--- Data to process ---
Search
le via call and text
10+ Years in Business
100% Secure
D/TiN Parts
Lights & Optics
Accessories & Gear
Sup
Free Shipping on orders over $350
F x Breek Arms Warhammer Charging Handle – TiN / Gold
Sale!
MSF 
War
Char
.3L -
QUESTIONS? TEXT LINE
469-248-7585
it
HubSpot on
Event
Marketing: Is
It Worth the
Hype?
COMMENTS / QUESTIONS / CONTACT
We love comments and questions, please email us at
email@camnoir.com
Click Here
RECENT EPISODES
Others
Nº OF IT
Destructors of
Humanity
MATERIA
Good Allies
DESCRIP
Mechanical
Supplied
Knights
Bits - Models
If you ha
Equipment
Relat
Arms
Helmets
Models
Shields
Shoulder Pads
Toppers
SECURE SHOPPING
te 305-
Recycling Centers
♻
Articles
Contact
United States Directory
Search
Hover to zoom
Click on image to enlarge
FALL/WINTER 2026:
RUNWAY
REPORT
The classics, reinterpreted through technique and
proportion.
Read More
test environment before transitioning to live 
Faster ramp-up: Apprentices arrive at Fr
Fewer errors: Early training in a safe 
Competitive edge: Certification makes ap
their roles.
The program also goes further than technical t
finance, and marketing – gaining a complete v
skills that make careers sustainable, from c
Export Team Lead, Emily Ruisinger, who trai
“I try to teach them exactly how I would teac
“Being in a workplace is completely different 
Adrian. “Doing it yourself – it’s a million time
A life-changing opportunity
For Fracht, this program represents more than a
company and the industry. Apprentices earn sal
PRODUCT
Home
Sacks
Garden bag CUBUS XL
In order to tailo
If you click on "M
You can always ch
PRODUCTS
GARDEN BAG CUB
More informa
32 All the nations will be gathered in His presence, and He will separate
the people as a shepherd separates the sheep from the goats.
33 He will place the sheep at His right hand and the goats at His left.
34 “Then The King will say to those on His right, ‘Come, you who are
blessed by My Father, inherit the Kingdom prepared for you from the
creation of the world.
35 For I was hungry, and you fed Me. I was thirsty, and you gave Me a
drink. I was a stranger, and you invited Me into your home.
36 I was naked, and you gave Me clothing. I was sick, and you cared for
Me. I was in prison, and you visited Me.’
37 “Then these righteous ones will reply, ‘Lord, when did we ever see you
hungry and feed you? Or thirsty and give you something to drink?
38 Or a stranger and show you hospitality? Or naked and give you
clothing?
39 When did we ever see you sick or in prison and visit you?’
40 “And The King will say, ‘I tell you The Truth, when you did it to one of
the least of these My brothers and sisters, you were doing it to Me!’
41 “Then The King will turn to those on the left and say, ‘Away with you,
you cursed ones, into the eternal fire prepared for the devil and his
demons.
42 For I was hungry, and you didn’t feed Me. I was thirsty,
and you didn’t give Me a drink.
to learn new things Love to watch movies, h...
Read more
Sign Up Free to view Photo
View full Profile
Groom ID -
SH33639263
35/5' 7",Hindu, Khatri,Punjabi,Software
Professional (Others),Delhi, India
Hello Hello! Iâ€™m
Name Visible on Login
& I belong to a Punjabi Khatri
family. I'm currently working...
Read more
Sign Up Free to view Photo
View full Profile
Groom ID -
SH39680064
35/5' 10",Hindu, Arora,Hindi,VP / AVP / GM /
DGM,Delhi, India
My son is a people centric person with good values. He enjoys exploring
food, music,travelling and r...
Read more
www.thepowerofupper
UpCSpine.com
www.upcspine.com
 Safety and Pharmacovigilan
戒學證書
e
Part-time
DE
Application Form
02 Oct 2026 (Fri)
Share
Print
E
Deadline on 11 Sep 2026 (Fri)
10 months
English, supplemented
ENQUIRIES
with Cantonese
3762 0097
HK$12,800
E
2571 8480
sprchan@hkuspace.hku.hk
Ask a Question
---
Copy out every line of the rows above, character for character and in the same order.

_Result:_
Search
le via call and text
10+ Years in Business
100% Secure
D/TiN Parts
Lights & Optics
Accessories & Gear
Sup
Free Shipping on orders over $350
F x Breek Arms Warhammer Charging Handle – TiN / Gold
Sale!
MSF 
War
Char
.3L -
QUESTIONS? TEXT LINE
469-248-7585
it
HubSpot on
Event
Marketing: Is
It Worth the
Hype?
COMMENTS / QUESTIONS / CONTACT
We love comments and questions, please email us at
email@camnoir.com
Click Here
RECENT EPISODES
Others
Nº OF IT
Destructors of
Humanity
MATERIA
Good Allies
DESCRIP
Mechanical
Supplied
Knights
Bits - Models
If you ha
Equipment
Relat
Arms
Helmets
Models
Shields
Shoulder Pads
Toppers
SECURE SHOPPING
te 305-
Recycling Centers
♻
Articles
Contact
United States Directory
Search
Hover to zoom
Click on image to enlarge
FALL/WINTER 2026:
RUNWAY
REPORT
The classics, reinterpreted through technique and
proportion.
Read More
test environment before transitioning to live 
Faster ramp-up: Apprentices arrive at Fr
Fewer errors: Early training in a safe 
Competitive edge: Certification makes ap
their roles.
The program also goes further than technical t
finance, and marketing – gaining a complete v
skills that make careers sustainable, from c
Export Team Lead, Emily Ruisinger, who trai
“I try to teach them exactly how I would teac
“Being in a workplace is completely different 
Adrian. “Doing it yourself – it’s a million time
A life-changing opportunity
For Fracht, this program represents more than a
company and the industry. Apprentices earn sal
PRODUCT
Home
Sacks
Garden bag CUBUS XL
In order to tailo
If you click on "M
You can always ch
PRODUCTS
GARDEN BAG CUB
More informa
32 All the nations will be gathered in His presence, and He will separate
the people as a shepherd separates the sheep from the goats.
33 He will place the sheep at His right hand and the goats at His left.
34 “Then The King will say to those on His right, ‘Come, you who are
blessed by My Father, inherit the Kingdom prepared for you from the
creation of the world.
35 For I was hungry, and you fed Me. I was thirsty, and you gave Me a
drink. I was a stranger, and you invited Me into your home.
36 I was naked, and you gave Me clothing. I was sick, and you cared for
Me. I was in prison, and you visited Me.’
37 “Then these righteous ones will reply, ‘Lord, when did we ever see you
hungry and feed you? Or thirsty and give you something to drink?
38 Or a stranger and show you hospitality? Or naked and give you
clothing?
39 When did we ever see you sick or in prison and visit you?’
40 “And The King will say, ‘I tell you The Truth, when you did it to one of
the least of these My brothers and sisters, you were doing it to Me!’
41 “Then The King will turn to those on the left and say, ‘Away with you,
you cursed ones, into the eternal fire prepared for the devil and his
demons.
42 For I was hungry, and you didn’t feed Me. I was thirsty,
and you didn’t give Me a drink.
to learn new things Love to watch movies, h...
Read more
Sign Up Free to view Photo
View full Profile
Groom ID -
SH33639263
35/5' 7",Hindu, Khatri,Punjabi,Software
Professional (Others),Delhi, India
Hello Hello! Iâ€™m
Name Visible on Login
& I belong to a Punjabi Khatri
family. I'm currently working...
Read more
Sign Up Free to view Photo
View full Profile
Groom ID -
SH39680064
35/5' 10",Hindu, Arora,Hindi,VP / AVP / GM /
DGM,Delhi, India
My son is a people centric person with good values. He enjoys exploring
food, music,travelling and r...
Read more
www.thepowerofupper
UpCSpine.com
www.upcspine.com
 Safety and Pharmacovigilan
戒學證書
e
Part-time
DE
Application Form
02 Oct 2026 (Fri)
Share
Print
E
Deadline on 11 Sep 2026 (Fri)
10 months
English, supplemented
ENQUIRIES
with Cantonese
3762 0097
HK$12,800
E
2571 8480
sprchan@hkuspace.hku.hk
Ask a Question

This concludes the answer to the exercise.